Description of the task: Without any of its pictures, the listing below should be output exactly.

-- Data provided follows --

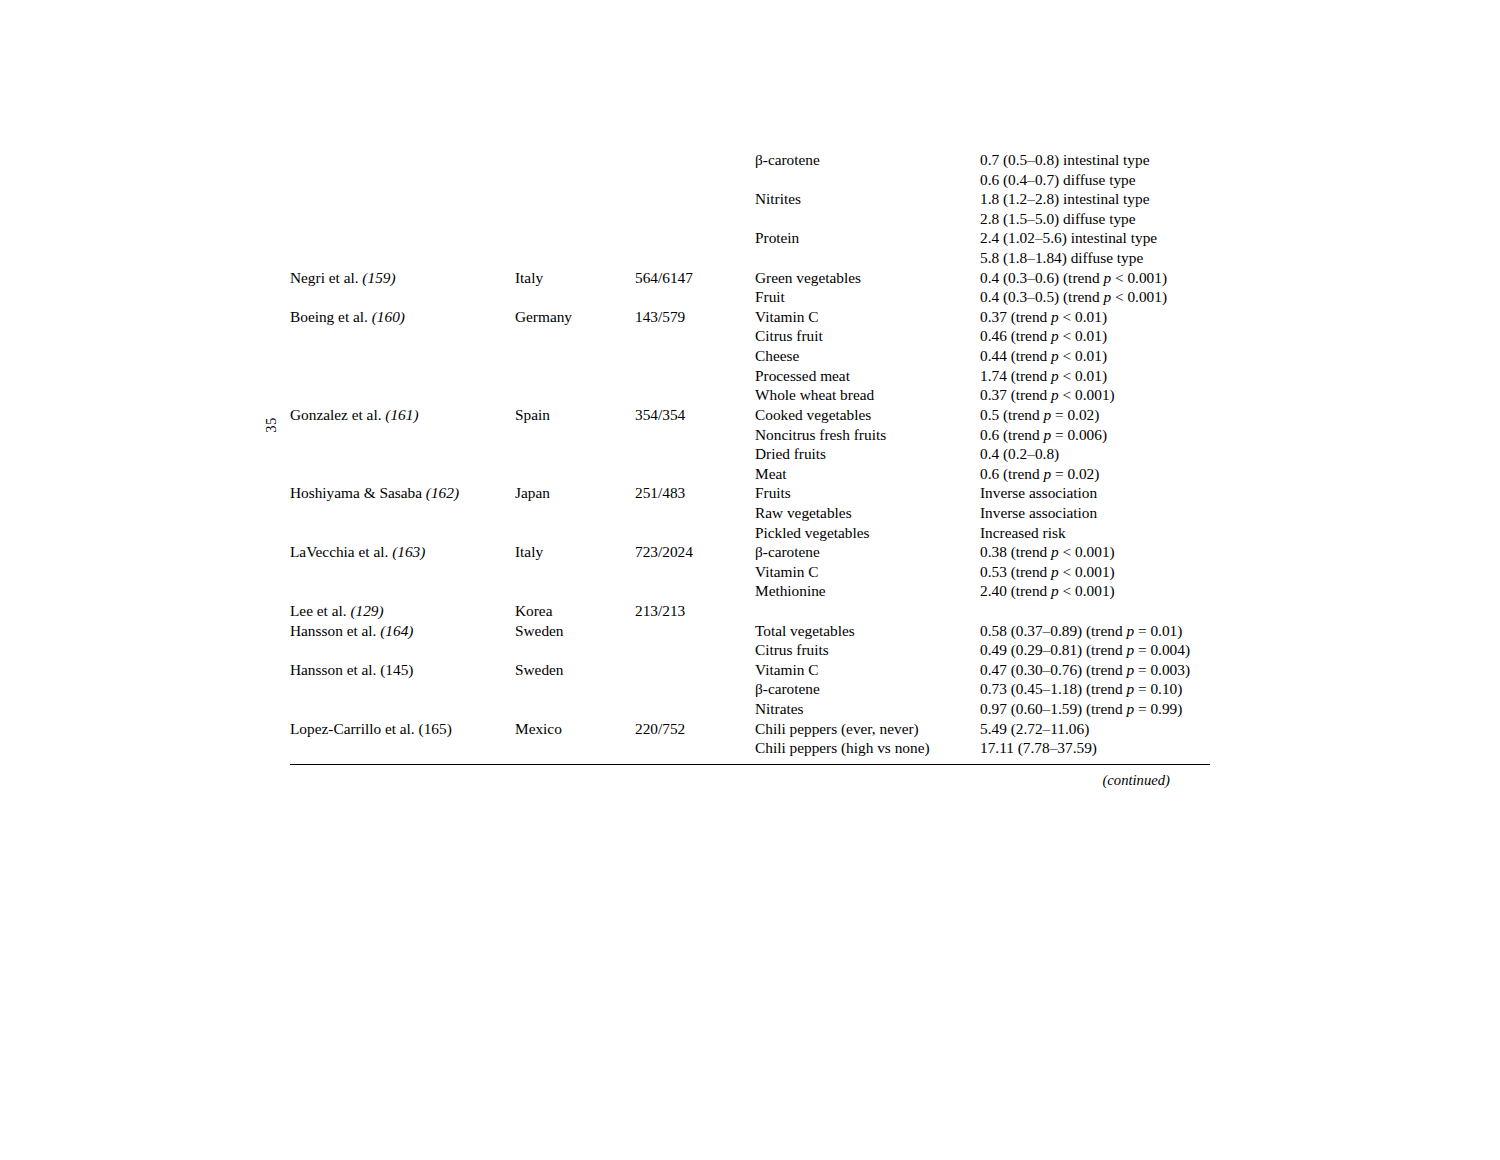35
| | | | β-carotene | 0.7 (0.5–0.8) intestinal type |
| | | | | 0.6 (0.4–0.7) diffuse type |
| | | | Nitrites | 1.8 (1.2–2.8) intestinal type |
| | | | | 2.8 (1.5–5.0) diffuse type |
| | | | Protein | 2.4 (1.02–5.6) intestinal type |
| | | | | 5.8 (1.8–1.84) diffuse type |
| Negri et al. (159) | Italy | 564/6147 | Green vegetables | 0.4 (0.3–0.6) (trend p < 0.001) |
| | | | Fruit | 0.4 (0.3–0.5) (trend p < 0.001) |
| Boeing et al. (160) | Germany | 143/579 | Vitamin C | 0.37 (trend p < 0.01) |
| | | | Citrus fruit | 0.46 (trend p < 0.01) |
| | | | Cheese | 0.44 (trend p < 0.01) |
| | | | Processed meat | 1.74 (trend p < 0.01) |
| | | | Whole wheat bread | 0.37 (trend p < 0.001) |
| Gonzalez et al. (161) | Spain | 354/354 | Cooked vegetables | 0.5 (trend p = 0.02) |
| | | | Noncitrus fresh fruits | 0.6 (trend p = 0.006) |
| | | | Dried fruits | 0.4 (0.2–0.8) |
| | | | Meat | 0.6 (trend p = 0.02) |
| Hoshiyama & Sasaba (162) | Japan | 251/483 | Fruits | Inverse association |
| | | | Raw vegetables | Inverse association |
| | | | Pickled vegetables | Increased risk |
| LaVecchia et al. (163) | Italy | 723/2024 | β-carotene | 0.38 (trend p < 0.001) |
| | | | Vitamin C | 0.53 (trend p < 0.001) |
| | | | Methionine | 2.40 (trend p < 0.001) |
| Lee et al. (129) | Korea | 213/213 | | |
| Hansson et al. (164) | Sweden | | Total vegetables | 0.58 (0.37–0.89) (trend p = 0.01) |
| | | | Citrus fruits | 0.49 (0.29–0.81) (trend p = 0.004) |
| Hansson et al. (145) | Sweden | | Vitamin C | 0.47 (0.30–0.76) (trend p = 0.003) |
| | | | β-carotene | 0.73 (0.45–1.18) (trend p = 0.10) |
| | | | Nitrates | 0.97 (0.60–1.59) (trend p = 0.99) |
| Lopez-Carrillo et al. (165) | Mexico | 220/752 | Chili peppers (ever, never) | 5.49 (2.72–11.06) |
| | | | Chili peppers (high vs none) | 17.11 (7.78–37.59) |
(continued)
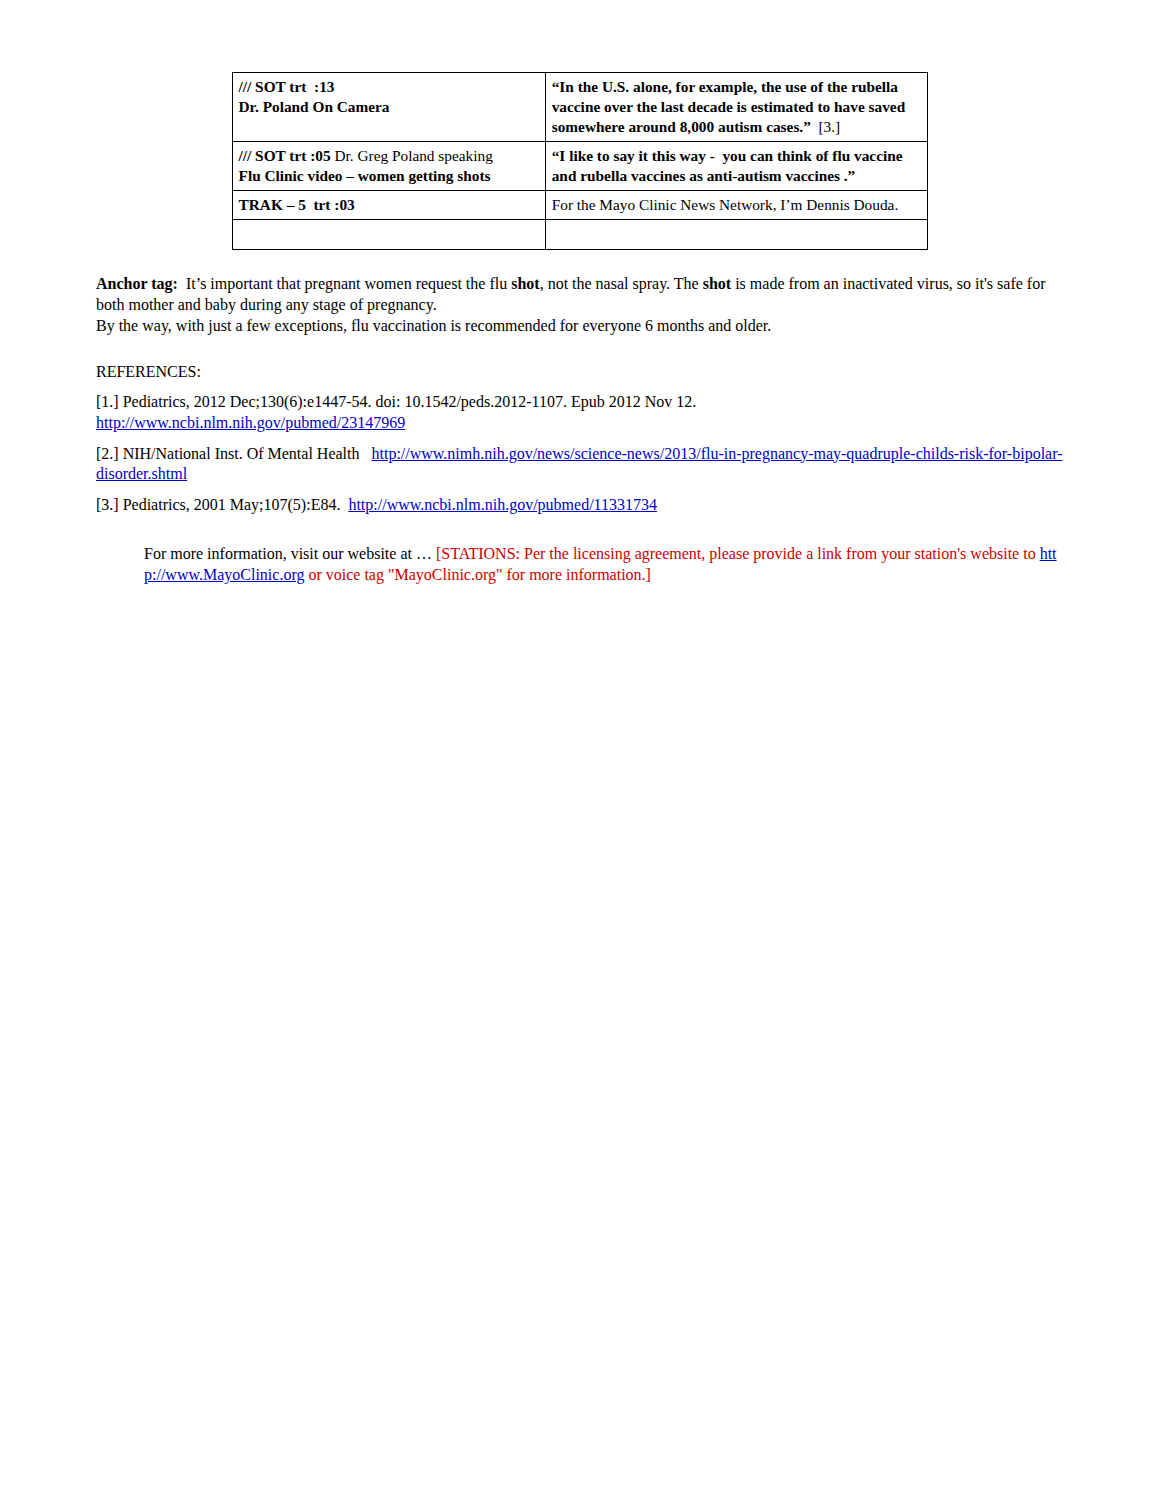| /// SOT trt :13 Dr. Poland On Camera | “In the U.S. alone, for example, the use of the rubella vaccine over the last decade is estimated to have saved somewhere around 8,000 autism cases.” [3.] |
| /// SOT trt :05 Dr. Greg Poland speaking Flu Clinic video – women getting shots | “I like to say it this way - you can think of flu vaccine and rubella vaccines as anti-autism vaccines .” |
| TRAK – 5 trt :03 | For the Mayo Clinic News Network, I’m Dennis Douda. |
Anchor tag: It’s important that pregnant women request the flu shot, not the nasal spray. The shot is made from an inactivated virus, so it's safe for both mother and baby during any stage of pregnancy.
By the way, with just a few exceptions, flu vaccination is recommended for everyone 6 months and older.
REFERENCES:
[1.] Pediatrics, 2012 Dec;130(6):e1447-54. doi: 10.1542/peds.2012-1107. Epub 2012 Nov 12.
http://www.ncbi.nlm.nih.gov/pubmed/23147969
[2.] NIH/National Inst. Of Mental Health http://www.nimh.nih.gov/news/science-news/2013/flu-in-pregnancy-may-quadruple-childs-risk-for-bipolar-disorder.shtml
[3.] Pediatrics, 2001 May;107(5):E84. http://www.ncbi.nlm.nih.gov/pubmed/11331734
For more information, visit our website at … [STATIONS: Per the licensing agreement, please provide a link from your station's website to http://www.MayoClinic.org or voice tag "MayoClinic.org" for more information.]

-- Data provided concluded --

Solved exercise:
35
| | | | β-carotene | 0.7 (0.5–0.8) intestinal type |
| | | | | 0.6 (0.4–0.7) diffuse type |
| | | | Nitrites | 1.8 (1.2–2.8) intestinal type |
| | | | | 2.8 (1.5–5.0) diffuse type |
| | | | Protein | 2.4 (1.02–5.6) intestinal type |
| | | | | 5.8 (1.8–1.84) diffuse type |
| Negri et al. (159) | Italy | 564/6147 | Green vegetables | 0.4 (0.3–0.6) (trend p < 0.001) |
| | | | Fruit | 0.4 (0.3–0.5) (trend p < 0.001) |
| Boeing et al. (160) | Germany | 143/579 | Vitamin C | 0.37 (trend p < 0.01) |
| | | | Citrus fruit | 0.46 (trend p < 0.01) |
| | | | Cheese | 0.44 (trend p < 0.01) |
| | | | Processed meat | 1.74 (trend p < 0.01) |
| | | | Whole wheat bread | 0.37 (trend p < 0.001) |
| Gonzalez et al. (161) | Spain | 354/354 | Cooked vegetables | 0.5 (trend p = 0.02) |
| | | | Noncitrus fresh fruits | 0.6 (trend p = 0.006) |
| | | | Dried fruits | 0.4 (0.2–0.8) |
| | | | Meat | 0.6 (trend p = 0.02) |
| Hoshiyama & Sasaba (162) | Japan | 251/483 | Fruits | Inverse association |
| | | | Raw vegetables | Inverse association |
| | | | Pickled vegetables | Increased risk |
| LaVecchia et al. (163) | Italy | 723/2024 | β-carotene | 0.38 (trend p < 0.001) |
| | | | Vitamin C | 0.53 (trend p < 0.001) |
| | | | Methionine | 2.40 (trend p < 0.001) |
| Lee et al. (129) | Korea | 213/213 | | |
| Hansson et al. (164) | Sweden | | Total vegetables | 0.58 (0.37–0.89) (trend p = 0.01) |
| | | | Citrus fruits | 0.49 (0.29–0.81) (trend p = 0.004) |
| Hansson et al. (145) | Sweden | | Vitamin C | 0.47 (0.30–0.76) (trend p = 0.003) |
| | | | β-carotene | 0.73 (0.45–1.18) (trend p = 0.10) |
| | | | Nitrates | 0.97 (0.60–1.59) (trend p = 0.99) |
| Lopez-Carrillo et al. (165) | Mexico | 220/752 | Chili peppers (ever, never) | 5.49 (2.72–11.06) |
| | | | Chili peppers (high vs none) | 17.11 (7.78–37.59) |
(continued)
| /// SOT trt :13 Dr. Poland On Camera | “In the U.S. alone, for example, the use of the rubella vaccine over the last decade is estimated to have saved somewhere around 8,000 autism cases.” [3.] |
| /// SOT trt :05 Dr. Greg Poland speaking Flu Clinic video – women getting shots | “I like to say it this way - you can think of flu vaccine and rubella vaccines as anti-autism vaccines .” |
| TRAK – 5 trt :03 | For the Mayo Clinic News Network, I’m Dennis Douda. |
Anchor tag: It’s important that pregnant women request the flu shot, not the nasal spray. The shot is made from an inactivated virus, so it's safe for both mother and baby during any stage of pregnancy.
By the way, with just a few exceptions, flu vaccination is recommended for everyone 6 months and older.
REFERENCES:
[1.] Pediatrics, 2012 Dec;130(6):e1447-54. doi: 10.1542/peds.2012-1107. Epub 2012 Nov 12.
http://www.ncbi.nlm.nih.gov/pubmed/23147969
[2.] NIH/National Inst. Of Mental Health http://www.nimh.nih.gov/news/science-news/2013/flu-in-pregnancy-may-quadruple-childs-risk-for-bipolar-disorder.shtml
[3.] Pediatrics, 2001 May;107(5):E84. http://www.ncbi.nlm.nih.gov/pubmed/11331734
For more information, visit our website at … [STATIONS: Per the licensing agreement, please provide a link from your station's website to http://www.MayoClinic.org or voice tag "MayoClinic.org" for more information.]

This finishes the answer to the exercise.